EXERCISE BRIEF:
Word-for-word repetition of the records below is needed, but only from the line holding "left elbow: (917, 377)" through the final line, with pictures excluded.
# # #
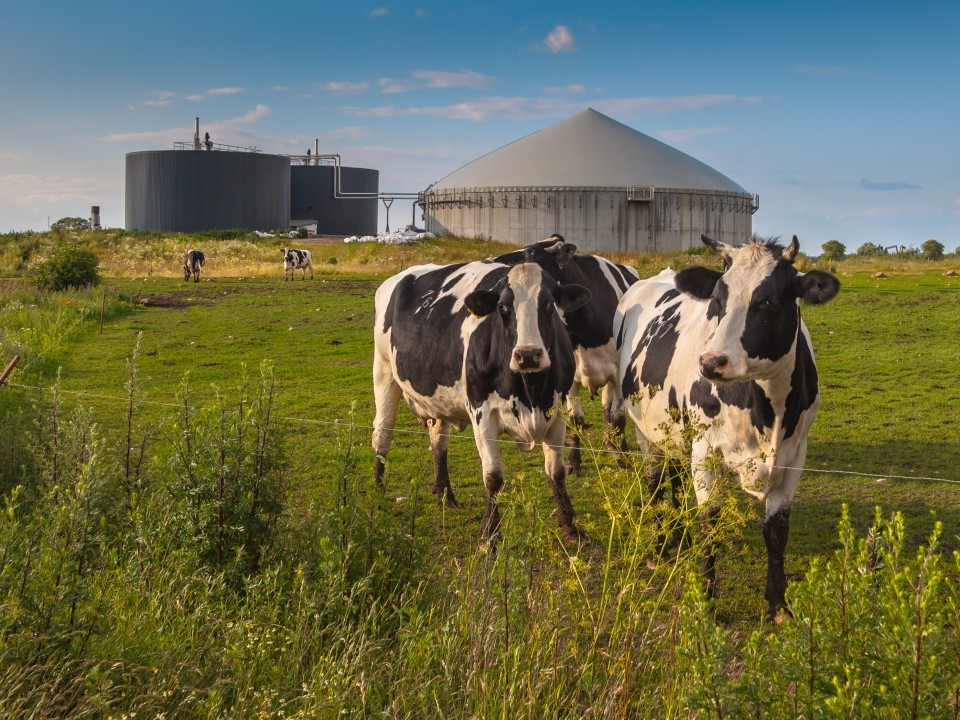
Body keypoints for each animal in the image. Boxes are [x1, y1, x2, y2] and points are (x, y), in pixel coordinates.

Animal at [374, 258, 592, 540]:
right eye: (503, 307)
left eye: (547, 304)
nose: (528, 355)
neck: (530, 393)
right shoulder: (482, 413)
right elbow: (493, 476)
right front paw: (490, 534)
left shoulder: (557, 411)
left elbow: (557, 472)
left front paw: (572, 527)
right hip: (384, 372)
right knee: (382, 434)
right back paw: (377, 496)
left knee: (438, 441)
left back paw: (444, 494)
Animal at [496, 233, 636, 476]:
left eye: (532, 253)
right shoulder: (570, 377)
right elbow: (575, 420)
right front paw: (573, 461)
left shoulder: (619, 373)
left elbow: (618, 417)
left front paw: (623, 458)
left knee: (610, 409)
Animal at [616, 235, 840, 620]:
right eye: (717, 301)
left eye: (768, 300)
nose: (711, 362)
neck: (767, 413)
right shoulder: (706, 452)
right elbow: (710, 523)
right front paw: (705, 602)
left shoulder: (795, 456)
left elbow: (776, 530)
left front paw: (778, 603)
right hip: (646, 431)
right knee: (655, 482)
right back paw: (660, 547)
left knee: (675, 478)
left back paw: (679, 538)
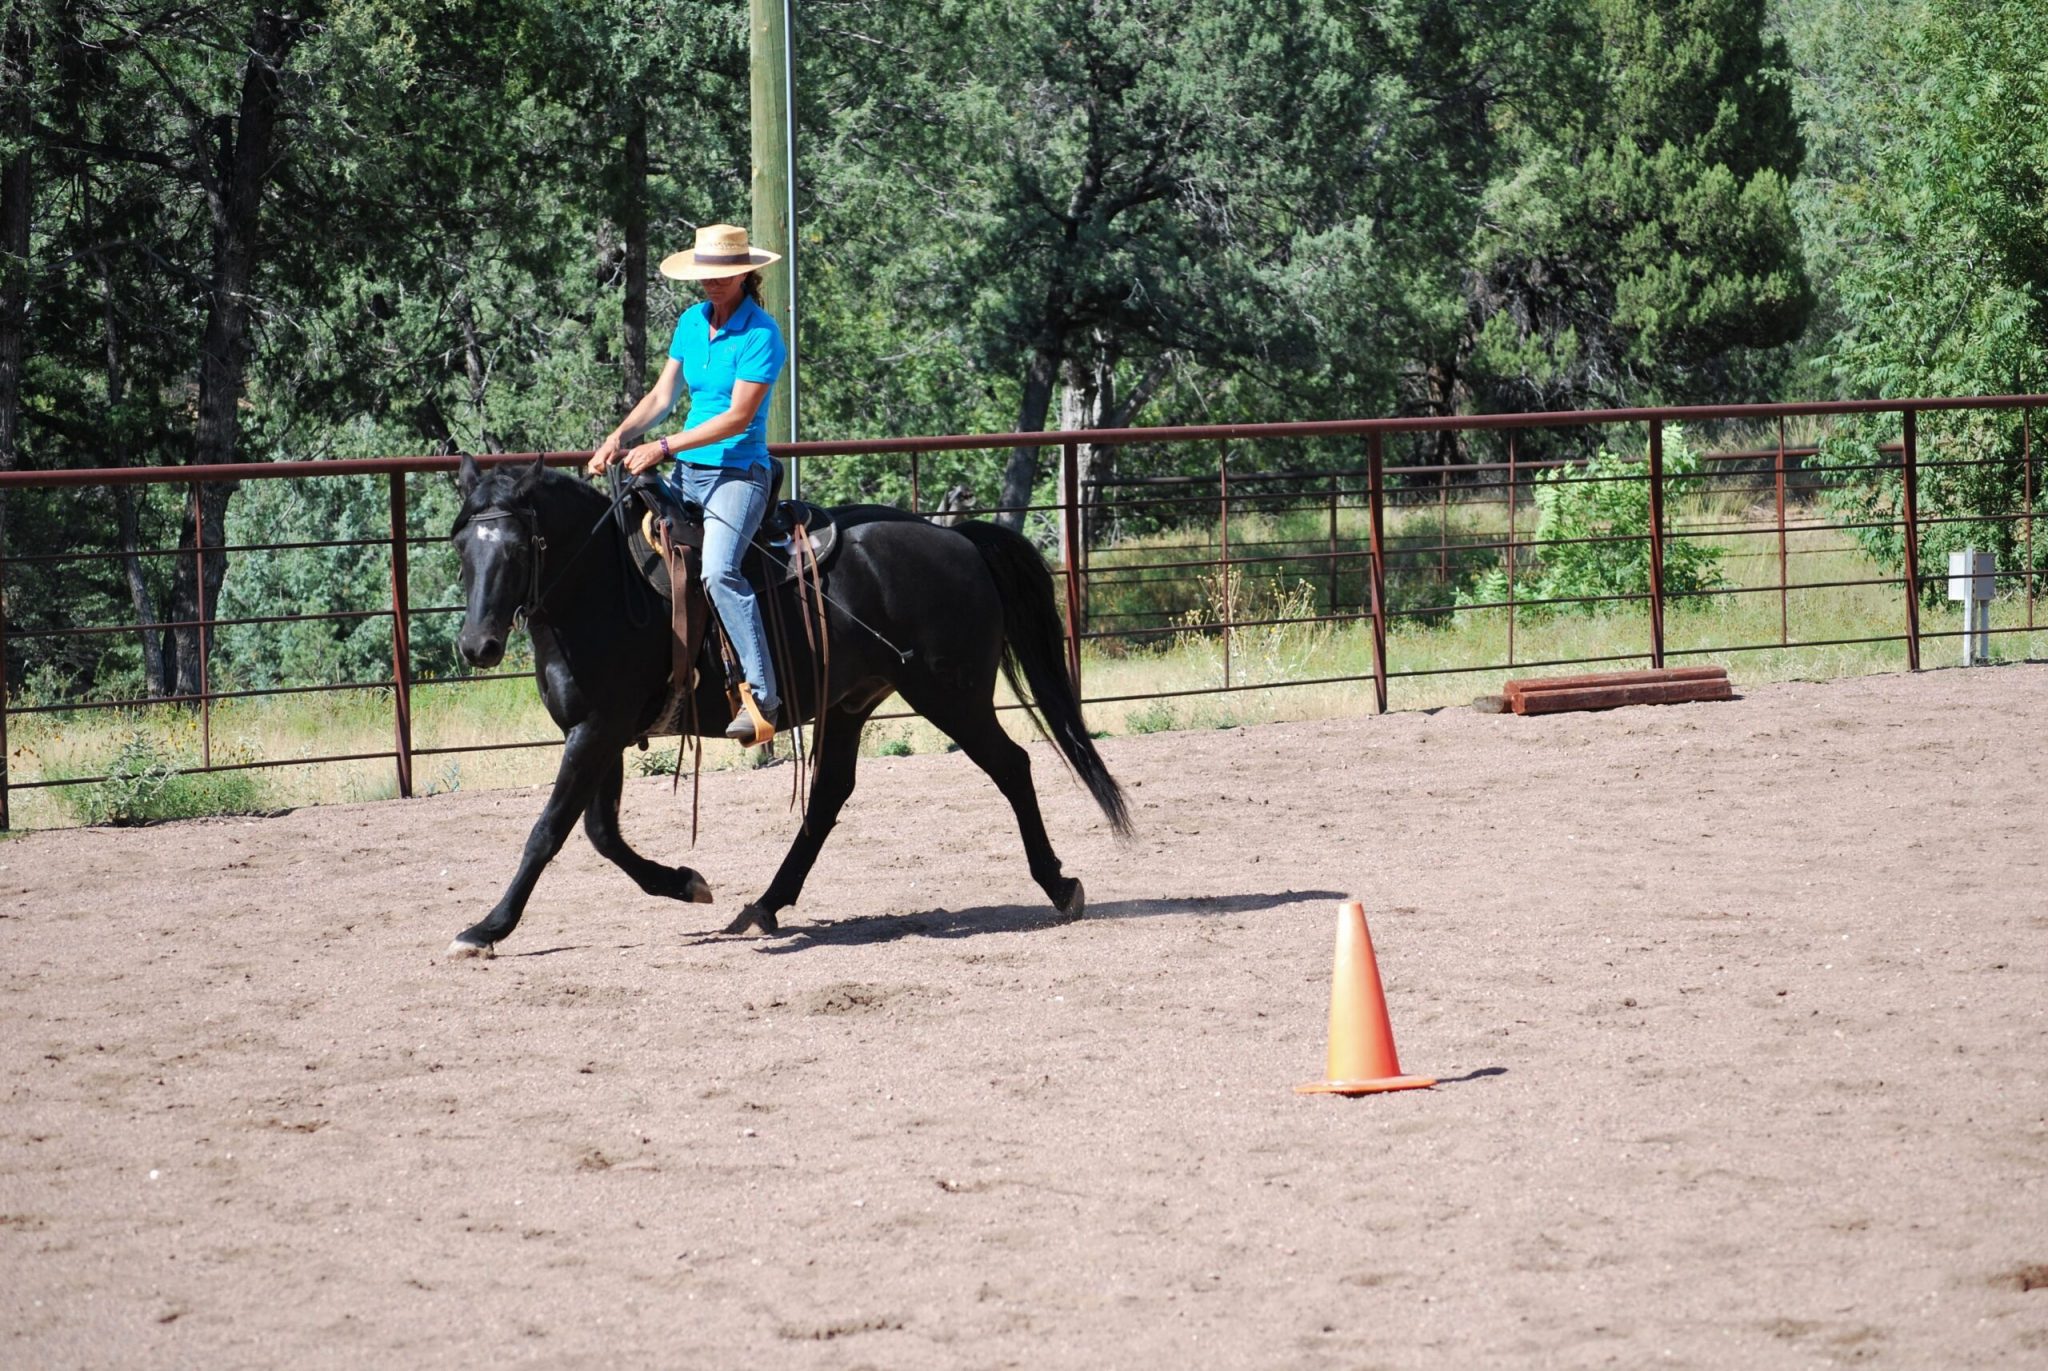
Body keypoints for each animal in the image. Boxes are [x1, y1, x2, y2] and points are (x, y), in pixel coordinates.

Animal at [442, 454, 1138, 959]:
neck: (607, 588)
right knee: (828, 796)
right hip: (853, 703)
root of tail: (958, 542)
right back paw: (764, 905)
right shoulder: (597, 735)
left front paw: (486, 928)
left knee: (1012, 766)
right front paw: (684, 882)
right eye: (462, 548)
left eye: (517, 548)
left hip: (952, 695)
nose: (478, 645)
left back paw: (1060, 885)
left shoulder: (596, 731)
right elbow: (601, 834)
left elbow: (548, 832)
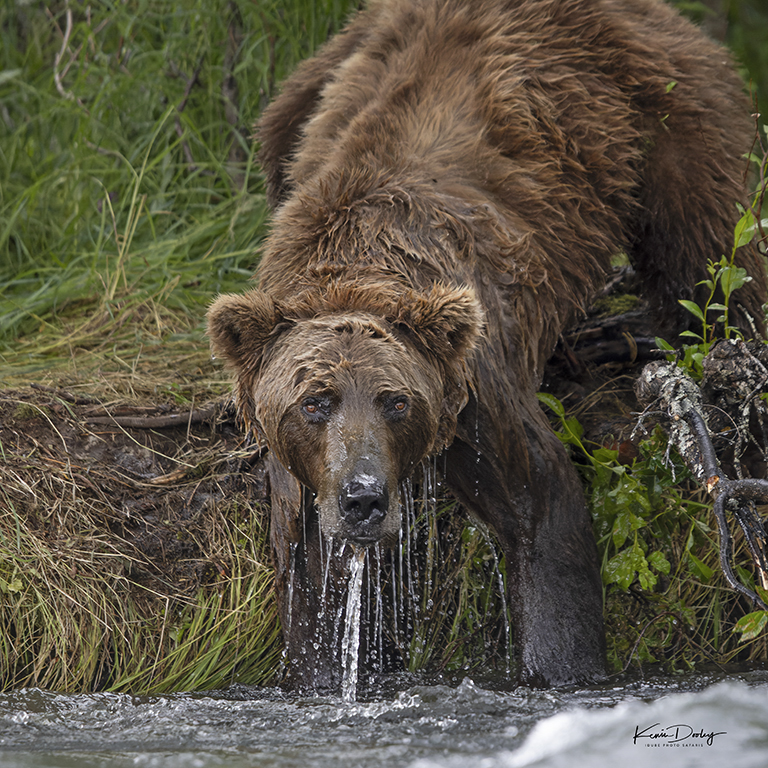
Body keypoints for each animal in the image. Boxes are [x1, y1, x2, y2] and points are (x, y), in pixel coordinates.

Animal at [207, 0, 764, 688]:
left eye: (396, 401)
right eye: (314, 402)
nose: (364, 498)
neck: (355, 260)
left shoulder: (473, 388)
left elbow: (539, 508)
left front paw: (562, 671)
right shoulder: (304, 471)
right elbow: (313, 574)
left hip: (659, 106)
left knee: (711, 250)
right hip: (304, 89)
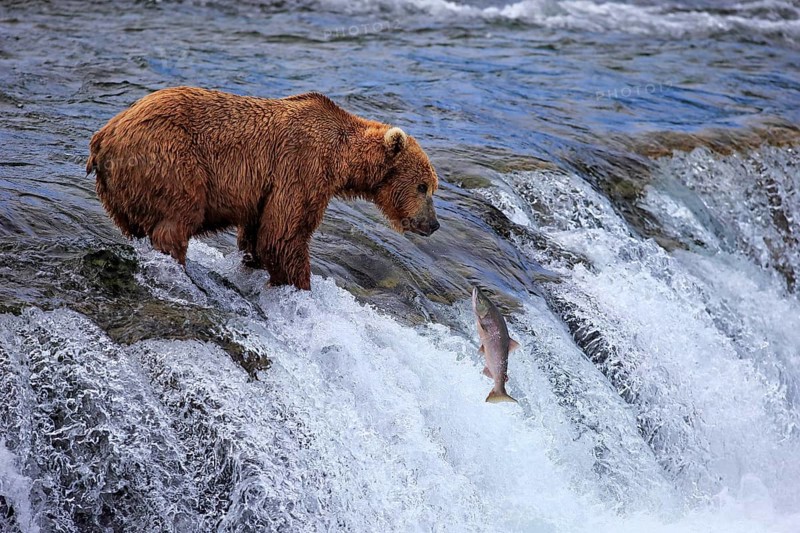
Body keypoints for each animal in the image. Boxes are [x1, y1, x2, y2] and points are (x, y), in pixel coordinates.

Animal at [86, 86, 440, 290]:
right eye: (423, 186)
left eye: (432, 187)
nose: (433, 224)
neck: (341, 159)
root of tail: (104, 136)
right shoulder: (300, 167)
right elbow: (284, 234)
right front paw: (299, 284)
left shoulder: (266, 191)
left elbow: (258, 234)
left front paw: (254, 263)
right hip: (170, 158)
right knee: (177, 219)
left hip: (120, 191)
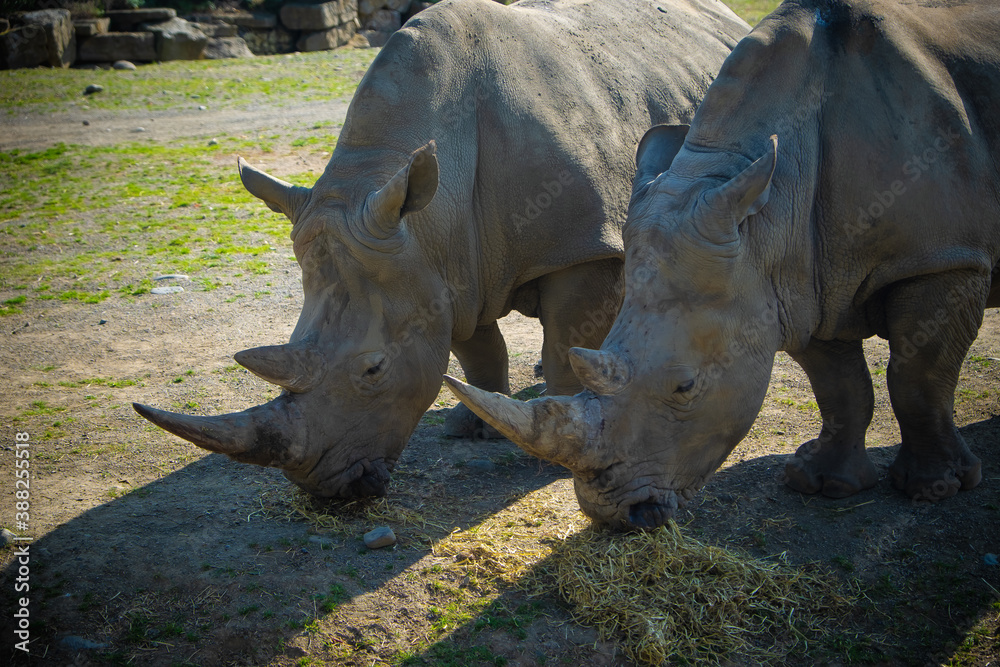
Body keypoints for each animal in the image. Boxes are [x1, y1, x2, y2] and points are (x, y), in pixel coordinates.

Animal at [133, 0, 749, 499]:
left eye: (374, 369)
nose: (324, 490)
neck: (430, 215)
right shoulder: (445, 263)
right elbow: (475, 347)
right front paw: (474, 425)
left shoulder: (580, 246)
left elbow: (564, 341)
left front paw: (555, 447)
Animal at [447, 0, 1000, 529]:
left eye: (686, 386)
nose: (619, 517)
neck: (771, 209)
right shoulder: (797, 277)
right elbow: (838, 384)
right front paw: (822, 484)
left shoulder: (943, 257)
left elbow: (917, 377)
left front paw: (935, 489)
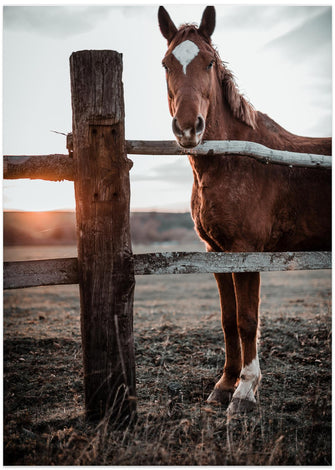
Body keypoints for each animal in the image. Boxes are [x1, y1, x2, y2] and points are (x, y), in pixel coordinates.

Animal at [159, 4, 332, 414]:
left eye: (208, 62)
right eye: (166, 64)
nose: (188, 128)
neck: (233, 158)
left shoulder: (246, 252)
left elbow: (247, 318)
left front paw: (245, 392)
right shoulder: (216, 252)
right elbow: (227, 320)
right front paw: (224, 384)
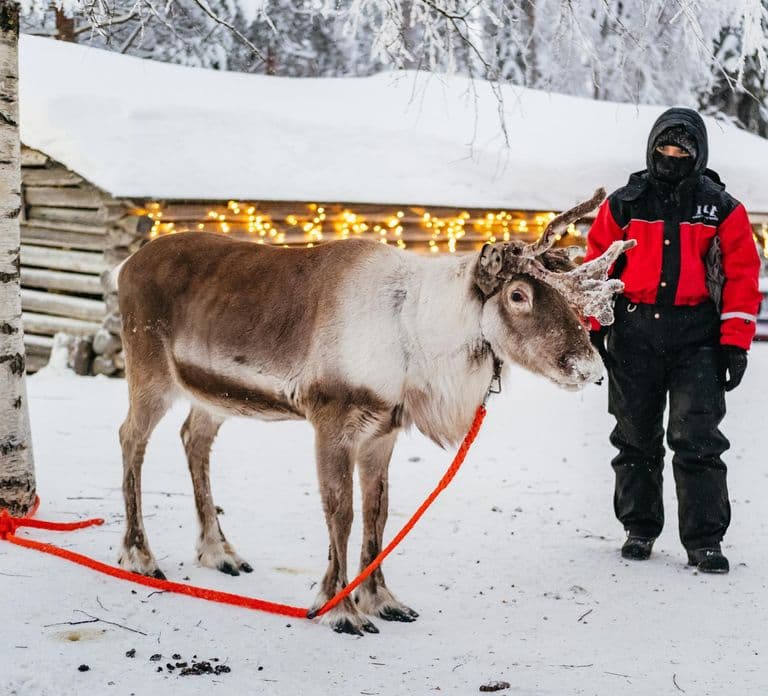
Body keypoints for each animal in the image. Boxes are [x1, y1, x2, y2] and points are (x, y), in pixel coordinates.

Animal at [115, 188, 634, 635]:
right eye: (518, 295)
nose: (590, 368)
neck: (416, 339)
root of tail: (125, 266)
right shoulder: (331, 422)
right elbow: (340, 513)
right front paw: (339, 609)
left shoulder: (383, 431)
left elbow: (377, 514)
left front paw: (382, 601)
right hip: (149, 373)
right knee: (130, 439)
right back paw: (139, 556)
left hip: (212, 395)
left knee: (193, 438)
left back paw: (219, 552)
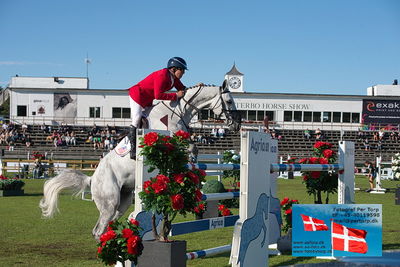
# # #
FINISHED TASK:
left elbow: (917, 377)
left front paw: (935, 489)
Body keypoints for each animal in the image. Boxes are [x1, y1, x2, y2] and points are (x, y), in pixel coordinates.

Animal at [159, 4, 332, 414]:
left eye: (208, 62)
right eye: (166, 64)
nose: (188, 128)
neck: (233, 158)
left shoulder: (246, 252)
left elbow: (247, 318)
left front paw: (245, 392)
right shoulder: (216, 252)
right elbow: (227, 320)
right front paw: (224, 384)
Body keypoints for each animal in the image. Boxes are [x1, y1, x2, y2] and points are (x, y), in pixel coordinates.

Animal at [115, 188, 634, 635]:
right eye: (518, 295)
nose: (590, 368)
neck: (416, 339)
root of tail: (125, 266)
right shoulder: (331, 422)
right elbow: (340, 513)
right front paw: (339, 609)
left shoulder: (383, 431)
left elbow: (377, 514)
left front paw: (382, 601)
right hip: (149, 373)
right knee: (130, 439)
right back paw: (139, 556)
left hip: (212, 395)
left knee: (193, 438)
left back paw: (219, 552)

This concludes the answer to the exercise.